Man kann den Eyestream-Usern über eine Chatfunktion Nachrichten schicken. Doch es ist bereits zu spät: Der Alte beugt sich schluchzend über seinen toten Hund, während die Angreifer abhauen und sich die Menge der Gaffer zerstreut. Auch Mike wendet sich ab und geht einfach weiter. Ich höre seine Stimme: »Mann, das war echt krass. Habt ihr das gesehen? Irgendwelche Typen haben ’nen Penner vermöbelt und seinen Hund abgestochen. Ich wette, jetzt bin ich ein heißer Kandidat für den Stream des Monats. Also, Daumen rauf und votet für mich, okay?«
Ich könnte kotzen. Ruf die Polizei, du Arschloch!, schreibe ich in das Chatfenster.
Keine Reaktion von Mike. Angewidert weise ich Alice an, die Eyestream-Seite zu schließen.
Eine Zeit lang starre ich nur auf die inzwischen wieder weiße Wand. Mir ist übel. Ich bin nicht sicher, ob das nun von den schwankenden Kamerabildern kommt, von der blutigen Szene, die ich gerade mitangesehen, oder von der Hilflosigkeit, die ich dabei empfunden habe. Ich löse mich aus meiner Starre und laufe in dem weißen Raum herum wie ein Raubtier im Käfig – aufgewühlt, hilflos, frustriert –, bis ich wieder einen klaren Gedanken fassen kann.
Was weiß ich? Ich befinde mich in einem virtuellen Raum ohne Ausgang. Ich habe mein Gedächtnis verloren und weiß nicht, wo mein Körper ist. Ich kann durch tausend Augen in die Außenwelt sehen, doch solange ich nicht weiß, wo ich hingucken muss, ist das völlig sinnlos. Dann ist da noch Alice, die künstliche Möchtegernintelligenz. Sie ist vielleicht meine beste Spur.
»Öffne Google!«
Ich klicke in das Suchfeld und gebe »Alice« ein. Die Suchergebnisse beinhalten Verweise auf das Buch Alices Abenteuer im Wunderland von Lewis Carroll, dessen Inhalt ich kenne, obwohl ich mich nicht erinnern kann, es je gelesen zu haben. Außerdem tauchen auf Seite eins ein Telefonanbieter, eine Sängerin und eine Frauenrechtlerin auf. Kein Hinweis auf ein Programm mit diesem Namen. Aber das wäre wohl auch zu einfach gewesen.
Dann gebe ich »Advanced Language Interpretation Counseling Extension« ein.
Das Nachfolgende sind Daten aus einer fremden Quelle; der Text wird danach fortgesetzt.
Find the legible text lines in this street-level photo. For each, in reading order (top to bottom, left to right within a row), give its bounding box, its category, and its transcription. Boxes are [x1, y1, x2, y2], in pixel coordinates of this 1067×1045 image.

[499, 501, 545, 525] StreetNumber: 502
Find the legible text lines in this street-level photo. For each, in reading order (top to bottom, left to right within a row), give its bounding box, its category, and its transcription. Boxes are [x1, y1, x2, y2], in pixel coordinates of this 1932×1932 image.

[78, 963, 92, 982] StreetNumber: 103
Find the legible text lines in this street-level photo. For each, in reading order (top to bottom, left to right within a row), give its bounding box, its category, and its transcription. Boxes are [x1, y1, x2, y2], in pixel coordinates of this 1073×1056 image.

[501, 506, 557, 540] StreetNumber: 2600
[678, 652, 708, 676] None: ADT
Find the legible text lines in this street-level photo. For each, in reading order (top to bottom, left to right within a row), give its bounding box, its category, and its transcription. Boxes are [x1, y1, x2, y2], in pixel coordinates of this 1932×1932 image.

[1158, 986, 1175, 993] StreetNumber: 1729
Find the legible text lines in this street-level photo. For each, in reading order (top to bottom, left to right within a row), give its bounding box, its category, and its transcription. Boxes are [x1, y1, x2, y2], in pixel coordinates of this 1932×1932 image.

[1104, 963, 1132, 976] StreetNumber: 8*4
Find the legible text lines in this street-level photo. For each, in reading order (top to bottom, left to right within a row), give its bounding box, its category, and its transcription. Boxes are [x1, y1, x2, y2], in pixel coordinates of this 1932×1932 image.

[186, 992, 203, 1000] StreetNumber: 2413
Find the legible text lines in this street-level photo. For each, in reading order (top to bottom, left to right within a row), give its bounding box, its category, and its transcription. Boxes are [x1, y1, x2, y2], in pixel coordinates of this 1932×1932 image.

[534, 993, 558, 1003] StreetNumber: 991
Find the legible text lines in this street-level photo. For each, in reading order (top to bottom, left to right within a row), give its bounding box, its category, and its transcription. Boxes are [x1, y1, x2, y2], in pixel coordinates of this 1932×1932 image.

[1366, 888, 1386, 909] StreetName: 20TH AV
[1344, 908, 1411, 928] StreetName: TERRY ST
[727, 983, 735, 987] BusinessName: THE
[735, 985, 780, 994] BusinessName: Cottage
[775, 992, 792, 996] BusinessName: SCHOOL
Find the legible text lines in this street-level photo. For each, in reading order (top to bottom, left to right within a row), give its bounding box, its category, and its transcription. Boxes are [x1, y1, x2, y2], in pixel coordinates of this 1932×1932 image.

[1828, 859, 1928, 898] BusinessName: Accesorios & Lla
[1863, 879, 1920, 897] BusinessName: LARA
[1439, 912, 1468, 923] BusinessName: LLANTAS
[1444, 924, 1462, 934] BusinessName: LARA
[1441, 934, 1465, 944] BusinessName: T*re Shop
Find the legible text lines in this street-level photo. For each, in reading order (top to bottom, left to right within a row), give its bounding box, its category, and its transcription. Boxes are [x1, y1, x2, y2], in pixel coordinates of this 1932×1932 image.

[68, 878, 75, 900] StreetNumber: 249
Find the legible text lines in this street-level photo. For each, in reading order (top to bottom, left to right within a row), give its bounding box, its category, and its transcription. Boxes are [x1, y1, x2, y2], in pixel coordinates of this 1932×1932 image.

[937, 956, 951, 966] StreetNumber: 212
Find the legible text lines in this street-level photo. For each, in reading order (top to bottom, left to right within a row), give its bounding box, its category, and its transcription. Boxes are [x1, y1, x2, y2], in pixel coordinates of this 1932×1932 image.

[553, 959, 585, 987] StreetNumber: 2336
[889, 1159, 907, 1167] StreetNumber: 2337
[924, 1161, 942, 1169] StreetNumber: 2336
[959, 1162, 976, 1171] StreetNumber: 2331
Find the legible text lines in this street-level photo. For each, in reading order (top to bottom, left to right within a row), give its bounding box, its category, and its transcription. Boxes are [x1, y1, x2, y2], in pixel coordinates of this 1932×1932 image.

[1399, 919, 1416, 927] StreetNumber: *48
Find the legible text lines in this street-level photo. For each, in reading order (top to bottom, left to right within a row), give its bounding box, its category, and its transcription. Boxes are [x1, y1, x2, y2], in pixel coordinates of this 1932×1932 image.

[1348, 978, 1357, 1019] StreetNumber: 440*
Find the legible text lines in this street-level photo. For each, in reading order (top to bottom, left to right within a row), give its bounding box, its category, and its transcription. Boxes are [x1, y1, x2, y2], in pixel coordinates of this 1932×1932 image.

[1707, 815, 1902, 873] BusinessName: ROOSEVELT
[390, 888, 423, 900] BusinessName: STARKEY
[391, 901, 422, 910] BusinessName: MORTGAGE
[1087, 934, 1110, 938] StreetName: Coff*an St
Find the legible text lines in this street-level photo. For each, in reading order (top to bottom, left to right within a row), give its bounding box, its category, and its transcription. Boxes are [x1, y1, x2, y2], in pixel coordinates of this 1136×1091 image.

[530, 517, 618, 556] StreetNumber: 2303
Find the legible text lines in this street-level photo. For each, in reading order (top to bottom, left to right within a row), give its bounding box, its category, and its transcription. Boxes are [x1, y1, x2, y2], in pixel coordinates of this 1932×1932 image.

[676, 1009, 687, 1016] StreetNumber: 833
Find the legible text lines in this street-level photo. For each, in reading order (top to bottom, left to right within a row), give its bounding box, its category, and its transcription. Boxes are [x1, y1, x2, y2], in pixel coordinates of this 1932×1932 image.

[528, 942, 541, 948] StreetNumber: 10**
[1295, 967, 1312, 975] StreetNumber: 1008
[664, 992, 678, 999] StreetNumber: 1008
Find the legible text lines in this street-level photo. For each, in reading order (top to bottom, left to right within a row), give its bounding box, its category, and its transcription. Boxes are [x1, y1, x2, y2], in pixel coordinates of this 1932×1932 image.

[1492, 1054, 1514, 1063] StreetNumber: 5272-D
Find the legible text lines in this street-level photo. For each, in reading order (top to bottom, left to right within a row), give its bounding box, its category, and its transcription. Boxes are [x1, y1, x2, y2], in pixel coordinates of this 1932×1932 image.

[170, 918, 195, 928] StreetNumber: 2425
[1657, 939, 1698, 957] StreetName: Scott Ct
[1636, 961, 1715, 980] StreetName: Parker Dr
Google findet diverse Treffer, die etwas mit »Advanced Counseling« oder mit »Language Interpretation« zu tun haben, aber keine zu einem Programm, das einfache Sprachkommandos versteht. Das bringt mich also auch nicht weiter.
Ich versuche es mit »Künstliche Intelligenz Hamburg«.
Der oberste Treffer ist die Website einer Firma namens Mycrologic, die sich mit der Entwicklung von Algorithmen für sogenanntes Data-Mining beschäftigt, was auch immer das genau bedeutet. Auf der Homepage finde ich keinen Anhaltspunkt dafür, dass sie der Entwickler von Alice sein könnte. Aber das muss nichts heißen.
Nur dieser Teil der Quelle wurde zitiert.